Texto para ler:
O despacho reclamado tem este teor:

«…o douto recurso interposto reporta-se ao despacho proferido na ref. 34211713, respeitante a manifestação de concordância judicial com a decisão de suspensão provisória – cfr. art. 281, do CPPenal.
Conforme vem sendo afirmado pela jurisprudência dos Tribunais Superiores (cfr.

Acs. da R.L. de 18/03/2019 no proc. n.º 2074/16.3T9LSB-A.L1-9”, da R.P. de 08/01/2016 no proc. n.º 8215/15.0T9PRT-A.P1, da R.C. de 22/01/2014 no proc. n.º 148/13.1GCVIS.C1 e de 16/06/2015 no proc. n.º 1/15.4GCSRT.C1, todos disponíveis in www.dgsi.pt), a declaração de concordância do juiz na suspensão provisória do processo é um ato processual de natureza judicial, não decisório, que constitui o pressuposto formal, e substancial, da determinação do M. P. de suspensão provisória do processo nos termos do no 1 do art. 281 do C.P.P.

Na verdade, a verdadeira decisão de suspensão compete ao M. P., sendo a concordância do JIC mera formalidade essencial, embora de conformação (de controlo da legalidade) daquela decisão (do Ministério Público), sendo esta última (a decisão do Ministério Público) que sinaliza o fim da relação jurídica processual penal que se estabelece entre o Estado e todos os diversos sujeitos processuais penais.

O despacho de declaração judicial de concordância com a decisão de suspensão provisória do processo é, pois, um despacho irrecorrível.

Assim sendo, e ao abrigo do disposto no art. 414, n.º 2, do CPPenal, não se admite o recurso interposto.

Custas a cargo do recorrente, fixando-se a taxa de justiça no mínimo legalmente previsto.»

b) A assistente ataca esta decisão do juiz de instrução argumentando que não estavam reunidos os pressupostos para ele ter exarado nos autos essa concordância com o Ministério Público, porquanto a suspensão provisória do processo tem como pressuposto a anuência do assistente, como se exige na a), do n.º 1, do artigo 280.º do Código de Processo Penal, e, no caso, a assistente não tinha concordado com a suspensão.

Dados em bruto:

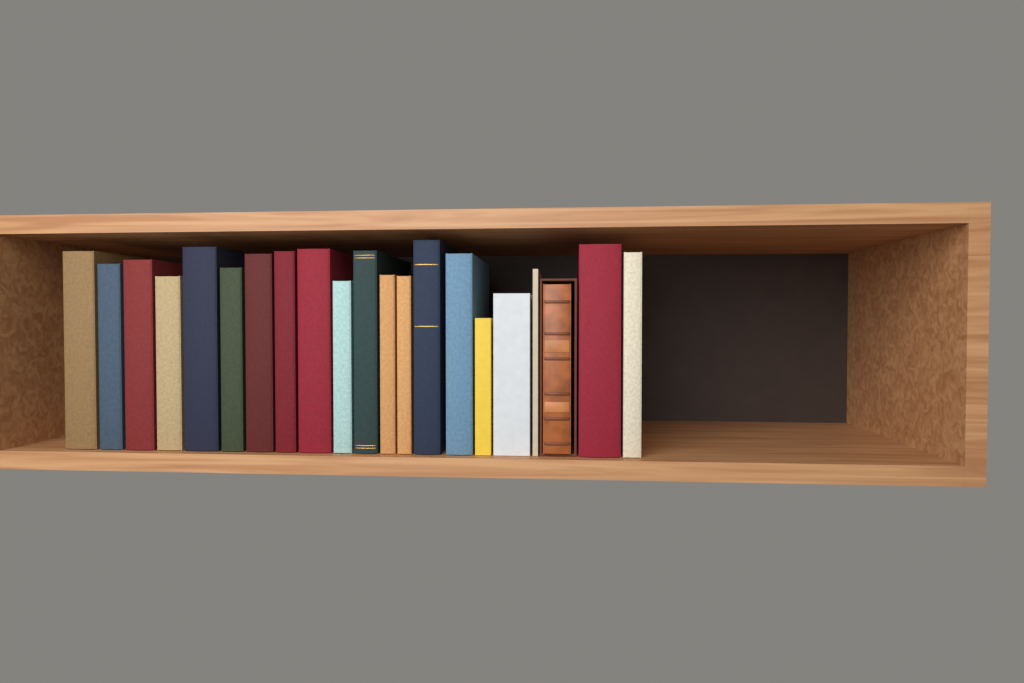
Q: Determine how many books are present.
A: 21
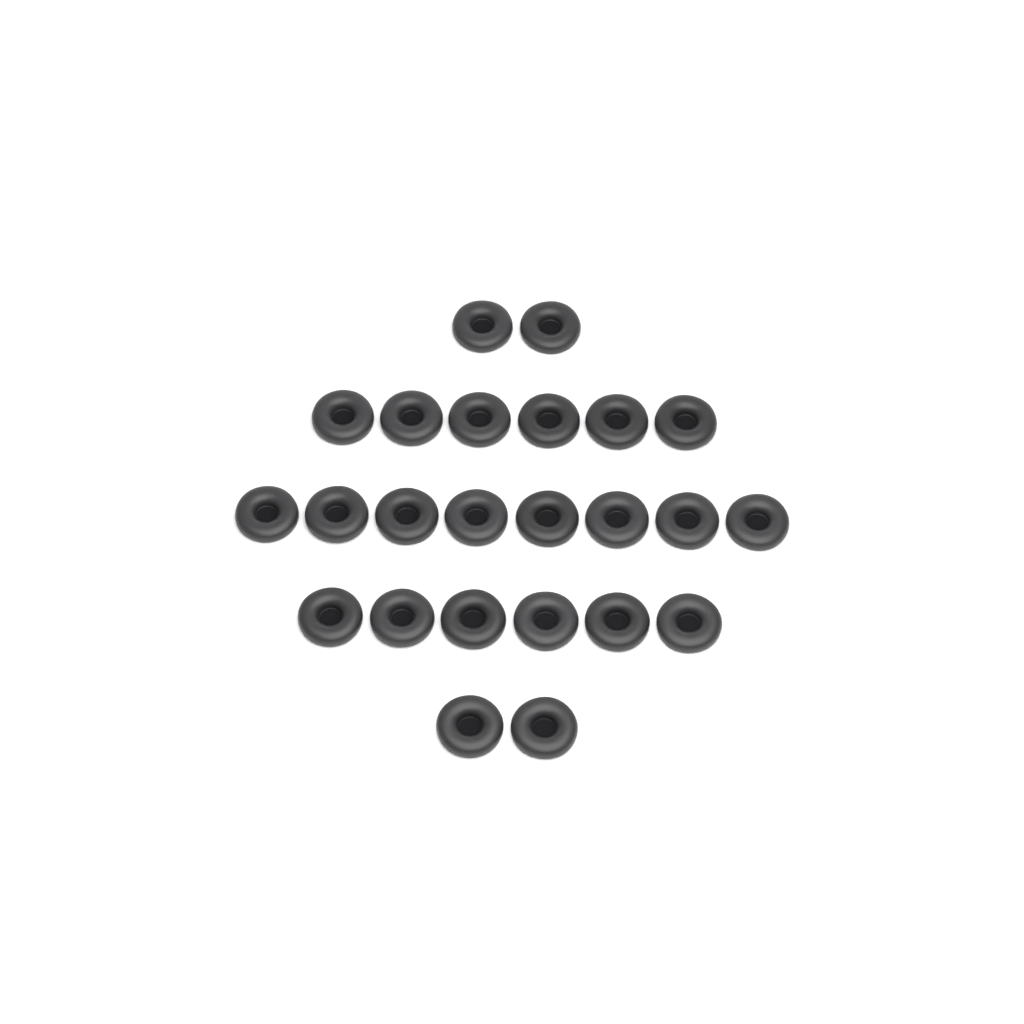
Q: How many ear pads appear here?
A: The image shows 24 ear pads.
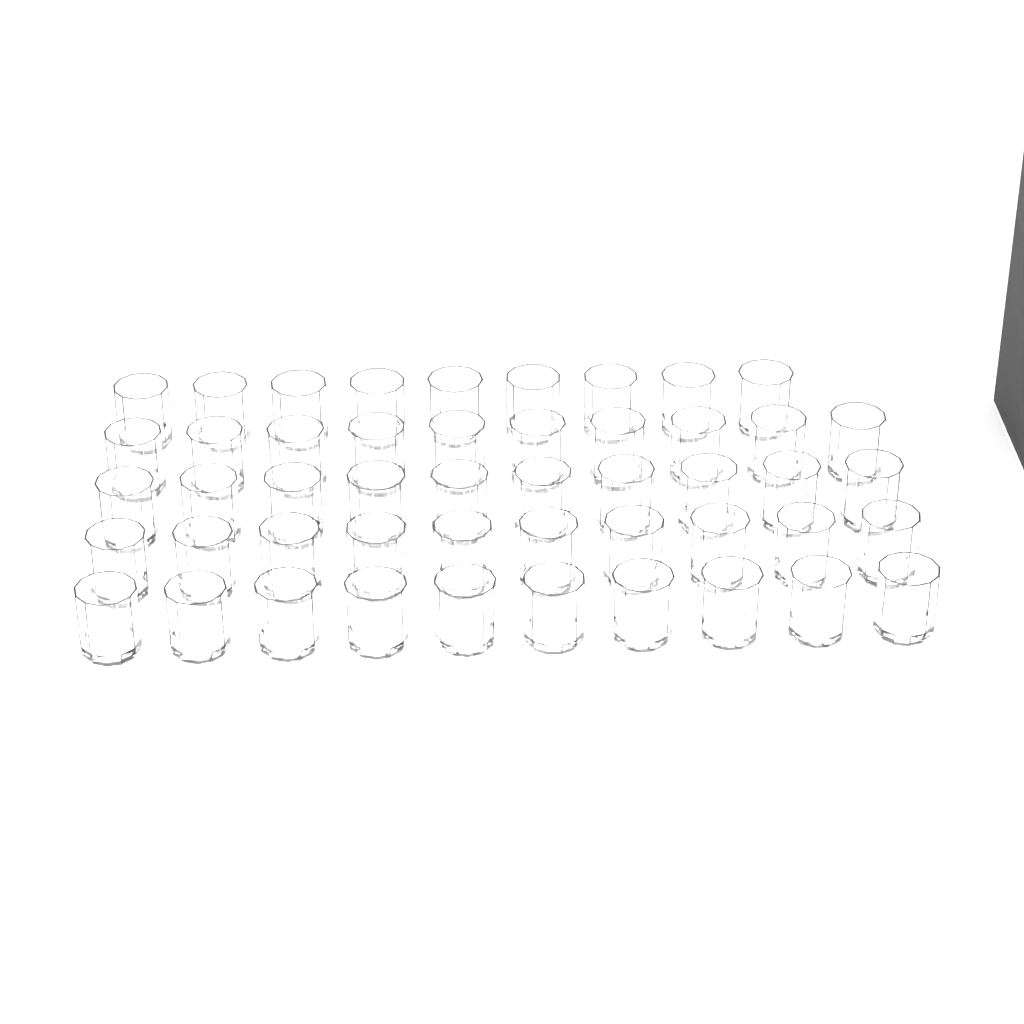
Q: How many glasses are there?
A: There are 49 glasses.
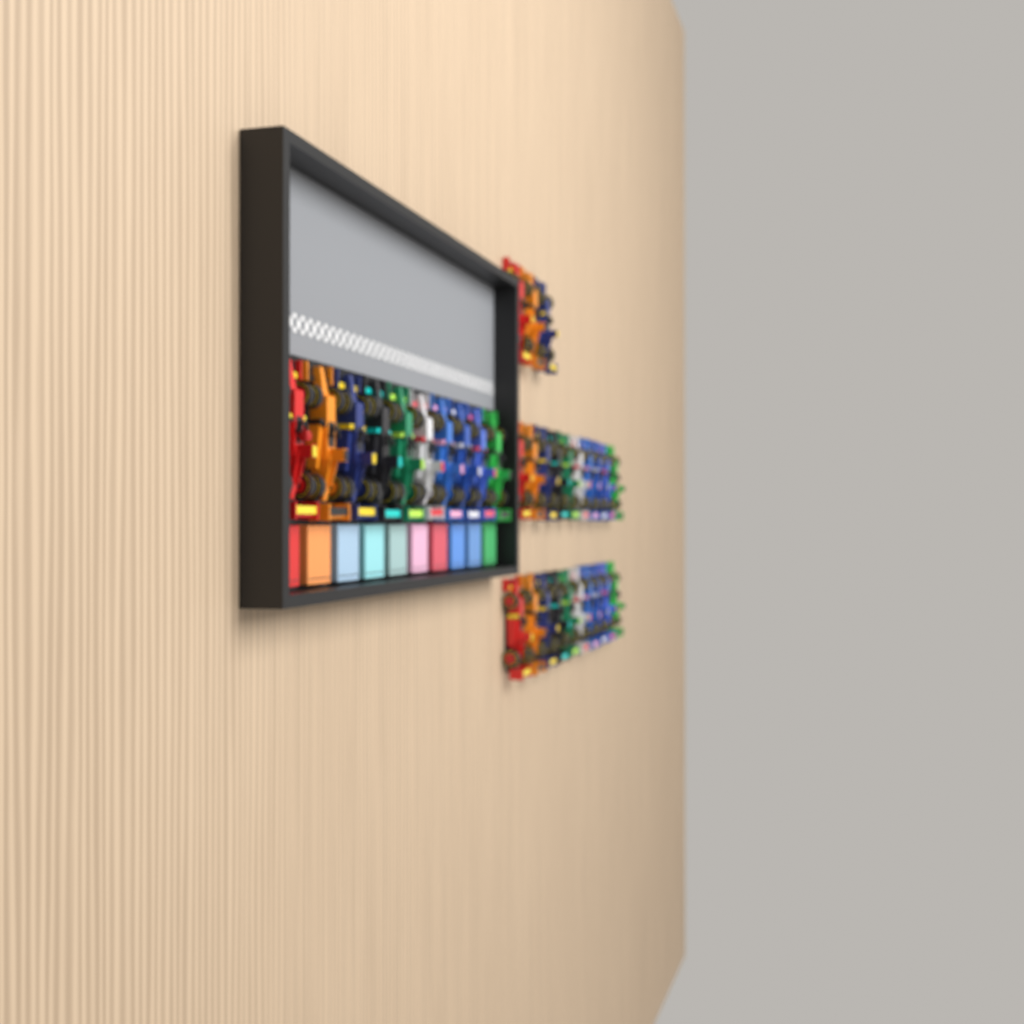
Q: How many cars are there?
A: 33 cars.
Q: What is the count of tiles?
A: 10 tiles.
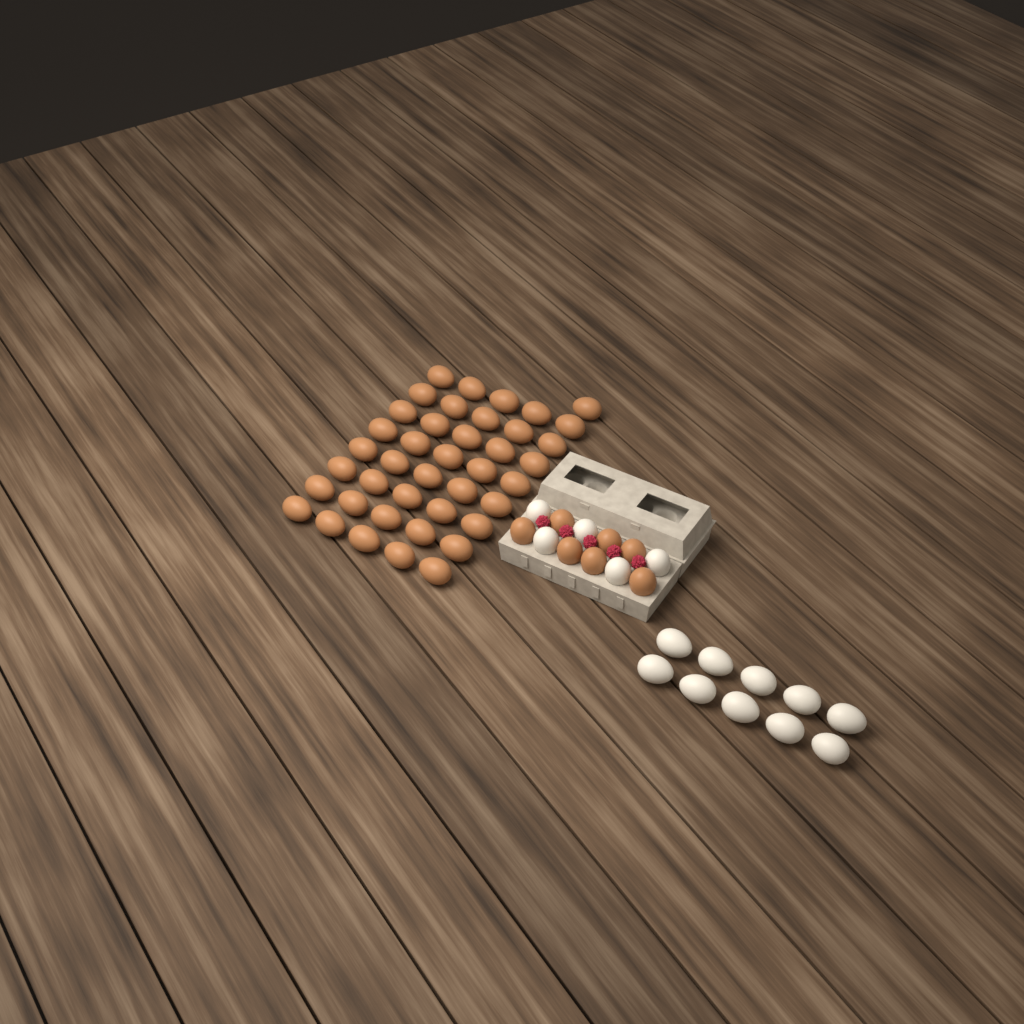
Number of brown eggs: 48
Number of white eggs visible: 15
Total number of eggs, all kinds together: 63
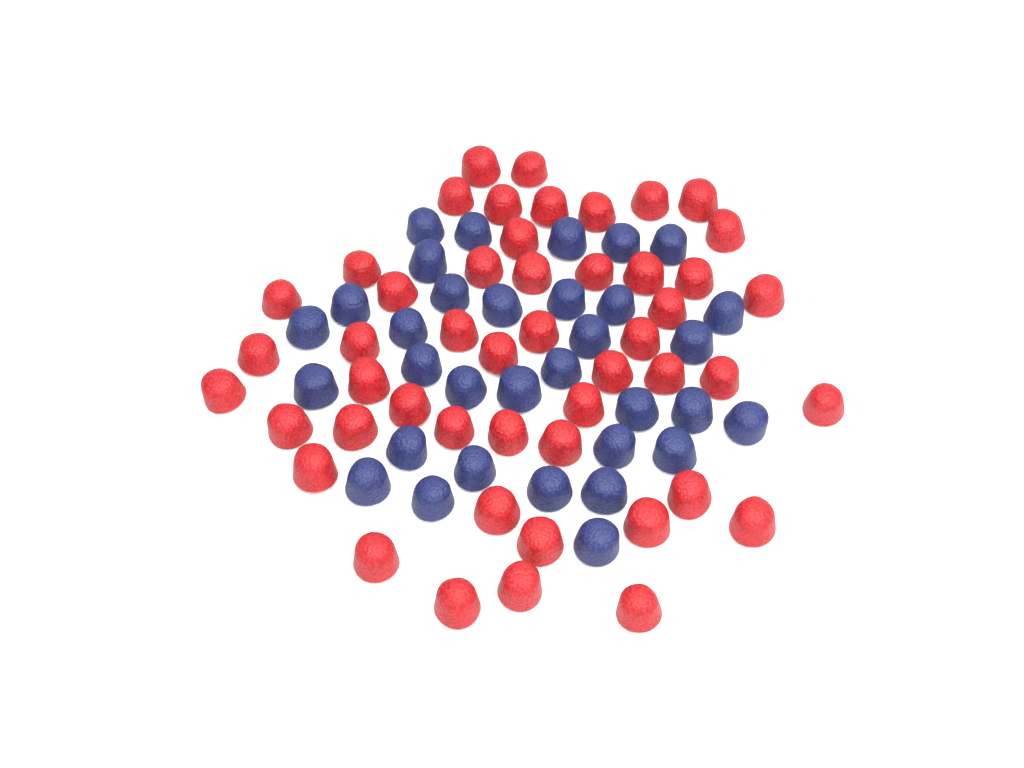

Instruções das tarefas:
**A)** No texto sobre a suspensão provisória do processo, reescreve em forma de lista o parágrafo que começa por "Na verdade, a verdadeira decisão de suspensão", mantendo os factos principais.
**B)** No texto sobre a suspensão provisória do processo, ao abrigo de que artigo não se admite o recurso?
**C)** Retoma o texto sobre a suspensão provisória do processo a partir do ponto em que termina.
Os registos vêm de outra fonte.

Respostas por tarefa:
**A)**
- A decisão de suspensão cabe ao Ministério Público.
- A concordância do juiz de instrução é uma formalidade essencial, que serve para controlar a legalidade dessa decisão.
- É a decisão do Ministério Público que marca o fim da relação processual penal entre o Estado e os vários sujeitos processuais.

**B)** Ao abrigo do art. 414, n.º 2, do CPPenal.

**C)**
É certo, diz a assistente, que na data em que foi proferido o despacho por parte do juiz de instrução, a concordar com a decisão do Ministério Público, despacho esse de 14 de fevereiro, a assistente ainda não tinha sido admitida a intervir no processo nessa qualidade, o que só ocorreu pelo despacho de 17 de março de 2022, mas também é certo que já tinha feito o pedido em 26 de janeiro de 2022, e quando o processo foi remetido pelo Ministério Publico ao juiz de instrução, para este dizer se concordava ou não com a dita suspensão, o Ministério Público declarou, como se vê pelo seu despacho de 11 de fevereiro de 2022, in fine, que nada tinha a por à constituição de assistente, pelo que o juiz de instrução devia ter apreciado tal pedido de constituição de assistente antes de ter declarado se concordava ou não concordava com a mencionada suspensão provisória do processo.

A não apreciação prévia do pedido de constituição de assistente implicou que se tivesse cometido uma nulidade por omissão de pronúncia – artigo 195.º do Código de processo Civil -, nulidade também enquadrável no disposto na al. d), do n.º 1 do artigo 120.º do Código de Processo Penal.

Inexistindo o pressuposto referido na al. a) do n.º 1 do artigo 280.º do Código de Processo Penal, aquando da concordância do juiz de instrução relativamente à suspensão provisória do processo a não se admitir o recurso existirá violação do direito ao recurso para o tribunal da Relação.

II. Objeto da reclamação

A questão colocada na presente reclamação consiste em saber se é recorrível, com fundamento na falta de concordância do assistente, o despacho do juiz de instrução que aderiu à decisão do Ministério Público no sentido de suspender provisoriamente o processo, nos termos previstos no artigo 280.º do Código de Processo Penal, quando o assistente havia já pedido a sua admissão como tal e nada obstava à sua admissão como assistente em momento temporal anterior ao da mencionada decisão de anuência por parte do juiz de instrução.

Previamente ponderar-se-á se o recurso não devia ter sido interposto da decisão que concluiu pala inexistência de nulidade. 

III. Fundamentação

(a) Matéria de facto processual
A matéria a considerar é a que consta do relatório que antecede. b) Apreciação

1 – Vejamos se o recurso devia ter sido interposto da decisão que concluiu pela inexistência de nulidade arguida a propósito da omissão de conhecimento prévio do pedido de constituição de assistente.

A resposta é negativa.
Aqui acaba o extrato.